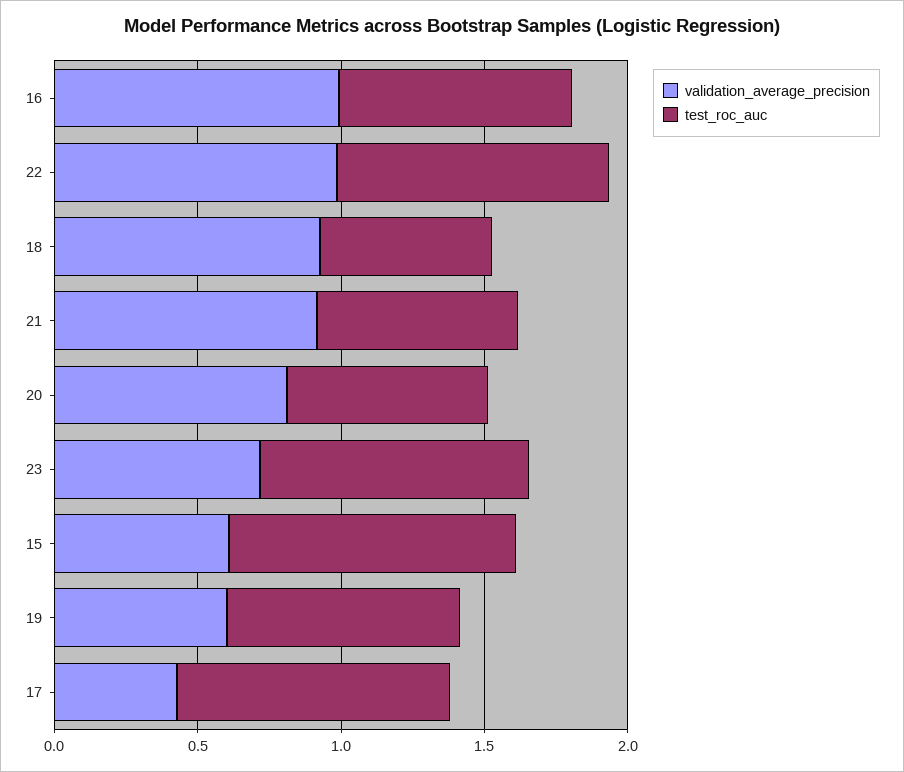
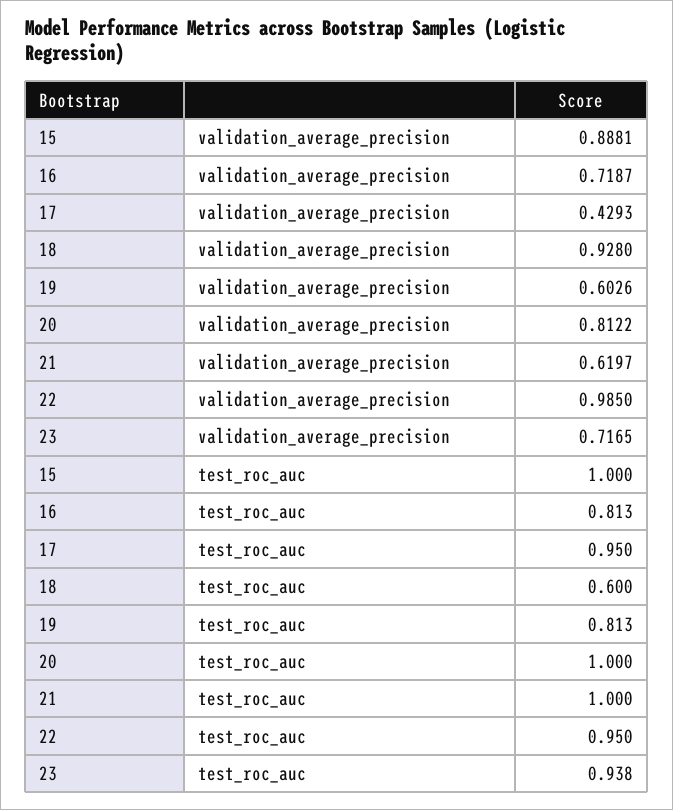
validation_average_precision, 16: 1 -> 0.7187
validation_average_precision, 21: 0.9 -> 0.6197
test_roc_auc, 21: 0.7 -> 1
test_roc_auc, 20: 0.7 -> 1
validation_average_precision, 15: 0.6 -> 0.8881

▶ Problem requirements
Write out each line exactly, beginning at the one with "test_roc_auc, 21: 0.7 -> 1" and ending at the final line of the records above, with nothing added.

▶ Expected answer
test_roc_auc, 21: 0.7 -> 1
test_roc_auc, 20: 0.7 -> 1
validation_average_precision, 15: 0.6 -> 0.8881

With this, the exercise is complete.